> [Directions] Among the entries below, tally the lines that include "part", and give the number alone.

> [Records for the task]
▬▬▬▬▬▬

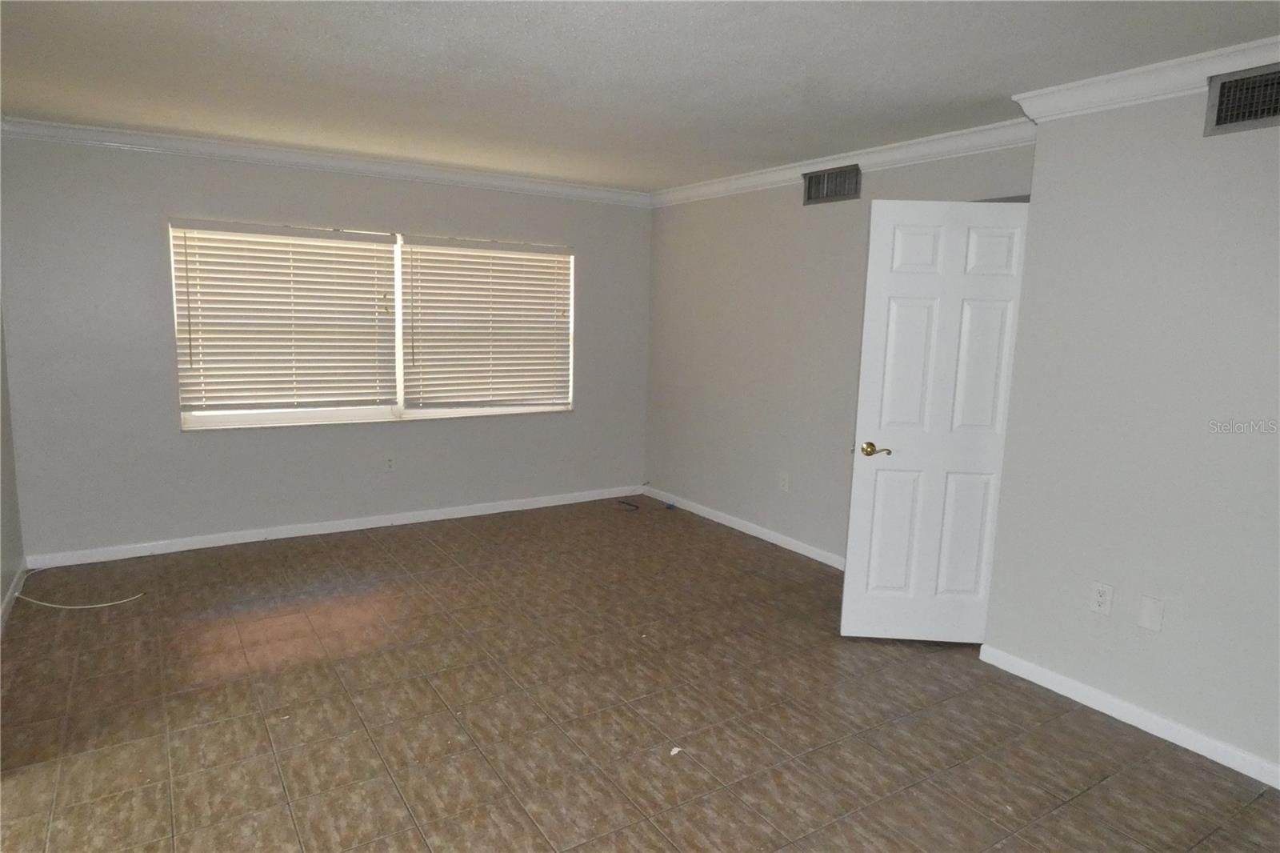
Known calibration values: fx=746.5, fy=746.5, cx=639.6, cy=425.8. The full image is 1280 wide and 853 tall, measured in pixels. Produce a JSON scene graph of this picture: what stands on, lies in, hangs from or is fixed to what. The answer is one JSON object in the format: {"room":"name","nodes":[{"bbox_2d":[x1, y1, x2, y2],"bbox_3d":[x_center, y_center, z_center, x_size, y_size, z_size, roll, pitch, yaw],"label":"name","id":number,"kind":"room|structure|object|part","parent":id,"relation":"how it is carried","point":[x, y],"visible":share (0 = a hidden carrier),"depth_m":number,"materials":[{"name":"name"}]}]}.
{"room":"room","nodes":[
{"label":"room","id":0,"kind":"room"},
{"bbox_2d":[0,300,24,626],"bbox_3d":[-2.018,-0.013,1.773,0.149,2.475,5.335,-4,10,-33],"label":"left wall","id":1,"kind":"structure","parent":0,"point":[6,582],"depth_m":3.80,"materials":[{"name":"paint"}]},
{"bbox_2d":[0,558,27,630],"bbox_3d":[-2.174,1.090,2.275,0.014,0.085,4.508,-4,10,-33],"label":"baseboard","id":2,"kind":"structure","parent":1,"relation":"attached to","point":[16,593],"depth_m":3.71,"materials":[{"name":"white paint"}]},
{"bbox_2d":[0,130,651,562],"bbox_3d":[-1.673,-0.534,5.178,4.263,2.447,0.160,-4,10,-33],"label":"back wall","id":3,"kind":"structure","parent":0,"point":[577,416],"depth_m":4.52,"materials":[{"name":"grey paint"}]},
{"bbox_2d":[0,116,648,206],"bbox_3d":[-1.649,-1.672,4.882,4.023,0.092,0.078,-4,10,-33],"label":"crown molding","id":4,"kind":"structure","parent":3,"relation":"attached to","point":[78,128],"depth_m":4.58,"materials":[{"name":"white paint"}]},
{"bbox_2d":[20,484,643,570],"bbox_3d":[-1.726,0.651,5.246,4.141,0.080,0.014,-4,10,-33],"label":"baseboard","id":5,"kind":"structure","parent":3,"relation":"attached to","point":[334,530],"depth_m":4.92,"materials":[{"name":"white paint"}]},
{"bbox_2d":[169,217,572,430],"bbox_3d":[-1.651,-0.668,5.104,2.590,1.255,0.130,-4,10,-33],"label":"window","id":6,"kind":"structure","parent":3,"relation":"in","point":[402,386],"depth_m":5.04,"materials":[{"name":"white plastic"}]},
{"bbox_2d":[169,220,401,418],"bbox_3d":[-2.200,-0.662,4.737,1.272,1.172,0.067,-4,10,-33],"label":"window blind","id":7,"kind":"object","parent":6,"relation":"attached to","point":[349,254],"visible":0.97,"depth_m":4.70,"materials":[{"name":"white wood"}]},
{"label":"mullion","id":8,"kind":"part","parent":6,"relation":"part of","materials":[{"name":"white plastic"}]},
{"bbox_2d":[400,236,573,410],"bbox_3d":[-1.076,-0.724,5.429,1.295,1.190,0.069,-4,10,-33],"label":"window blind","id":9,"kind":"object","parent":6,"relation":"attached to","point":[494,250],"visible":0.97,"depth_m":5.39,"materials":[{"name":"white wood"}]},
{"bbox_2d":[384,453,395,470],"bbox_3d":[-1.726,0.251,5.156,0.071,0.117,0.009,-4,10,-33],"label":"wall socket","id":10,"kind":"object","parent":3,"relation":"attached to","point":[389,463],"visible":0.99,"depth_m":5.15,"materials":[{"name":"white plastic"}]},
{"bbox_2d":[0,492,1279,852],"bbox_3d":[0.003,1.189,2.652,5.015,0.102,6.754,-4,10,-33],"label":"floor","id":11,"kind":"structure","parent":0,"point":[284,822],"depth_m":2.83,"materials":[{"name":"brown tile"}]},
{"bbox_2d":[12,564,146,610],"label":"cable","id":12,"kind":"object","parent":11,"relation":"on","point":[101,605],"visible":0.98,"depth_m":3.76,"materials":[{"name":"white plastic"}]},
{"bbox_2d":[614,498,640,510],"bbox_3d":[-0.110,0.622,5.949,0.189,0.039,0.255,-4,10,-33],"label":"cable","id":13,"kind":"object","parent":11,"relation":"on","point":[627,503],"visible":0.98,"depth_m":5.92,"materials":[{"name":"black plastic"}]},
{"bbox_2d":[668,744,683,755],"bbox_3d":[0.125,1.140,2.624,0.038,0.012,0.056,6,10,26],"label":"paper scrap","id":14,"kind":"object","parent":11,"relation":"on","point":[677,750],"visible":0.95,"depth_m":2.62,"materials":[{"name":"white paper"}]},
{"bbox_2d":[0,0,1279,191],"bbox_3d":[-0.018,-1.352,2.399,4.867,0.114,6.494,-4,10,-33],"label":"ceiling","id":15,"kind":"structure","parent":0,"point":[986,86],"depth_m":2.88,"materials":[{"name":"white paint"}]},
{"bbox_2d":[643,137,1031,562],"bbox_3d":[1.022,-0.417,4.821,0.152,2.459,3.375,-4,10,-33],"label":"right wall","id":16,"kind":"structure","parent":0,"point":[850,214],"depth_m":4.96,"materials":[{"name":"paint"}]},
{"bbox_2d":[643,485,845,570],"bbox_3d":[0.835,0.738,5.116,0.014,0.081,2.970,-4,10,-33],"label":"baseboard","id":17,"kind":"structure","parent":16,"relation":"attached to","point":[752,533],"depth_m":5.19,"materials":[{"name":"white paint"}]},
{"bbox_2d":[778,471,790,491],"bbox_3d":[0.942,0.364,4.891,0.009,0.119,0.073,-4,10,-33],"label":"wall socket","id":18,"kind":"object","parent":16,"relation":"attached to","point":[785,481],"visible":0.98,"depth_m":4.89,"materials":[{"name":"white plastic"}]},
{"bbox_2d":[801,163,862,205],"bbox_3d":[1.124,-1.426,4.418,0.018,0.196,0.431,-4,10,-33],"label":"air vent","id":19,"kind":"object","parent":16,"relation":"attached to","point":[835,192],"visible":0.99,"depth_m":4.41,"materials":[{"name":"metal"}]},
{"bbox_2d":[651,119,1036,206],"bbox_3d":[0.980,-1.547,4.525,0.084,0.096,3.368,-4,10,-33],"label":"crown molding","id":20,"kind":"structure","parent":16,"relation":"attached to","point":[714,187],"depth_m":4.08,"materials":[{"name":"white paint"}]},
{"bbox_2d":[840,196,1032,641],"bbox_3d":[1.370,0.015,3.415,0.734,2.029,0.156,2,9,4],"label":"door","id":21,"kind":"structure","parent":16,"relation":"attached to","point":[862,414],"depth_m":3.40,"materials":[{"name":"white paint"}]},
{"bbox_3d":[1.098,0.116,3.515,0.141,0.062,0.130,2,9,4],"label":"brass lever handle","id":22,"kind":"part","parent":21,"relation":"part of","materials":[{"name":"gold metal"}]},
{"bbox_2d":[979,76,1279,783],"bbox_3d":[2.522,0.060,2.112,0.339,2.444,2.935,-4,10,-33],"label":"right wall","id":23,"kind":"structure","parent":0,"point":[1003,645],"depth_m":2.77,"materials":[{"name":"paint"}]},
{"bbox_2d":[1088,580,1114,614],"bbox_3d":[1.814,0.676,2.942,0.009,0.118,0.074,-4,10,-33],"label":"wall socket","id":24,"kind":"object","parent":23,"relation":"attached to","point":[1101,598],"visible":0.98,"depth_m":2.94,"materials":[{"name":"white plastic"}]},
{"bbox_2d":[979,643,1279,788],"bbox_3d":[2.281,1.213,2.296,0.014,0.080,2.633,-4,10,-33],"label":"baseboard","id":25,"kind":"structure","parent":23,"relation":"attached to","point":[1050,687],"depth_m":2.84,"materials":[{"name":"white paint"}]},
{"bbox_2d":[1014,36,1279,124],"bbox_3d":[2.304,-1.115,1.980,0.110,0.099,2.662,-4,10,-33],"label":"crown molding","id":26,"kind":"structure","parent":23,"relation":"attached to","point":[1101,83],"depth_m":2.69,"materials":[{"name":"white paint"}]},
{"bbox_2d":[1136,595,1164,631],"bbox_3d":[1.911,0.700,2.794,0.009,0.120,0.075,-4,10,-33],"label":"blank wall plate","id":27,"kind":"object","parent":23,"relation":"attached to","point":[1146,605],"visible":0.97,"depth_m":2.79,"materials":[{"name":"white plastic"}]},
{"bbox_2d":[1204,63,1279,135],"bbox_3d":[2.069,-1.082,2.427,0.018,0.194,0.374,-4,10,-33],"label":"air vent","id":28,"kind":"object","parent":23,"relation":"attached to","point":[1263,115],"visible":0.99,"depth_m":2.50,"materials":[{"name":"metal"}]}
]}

▬▬▬▬▬▬

> [Completed task] 3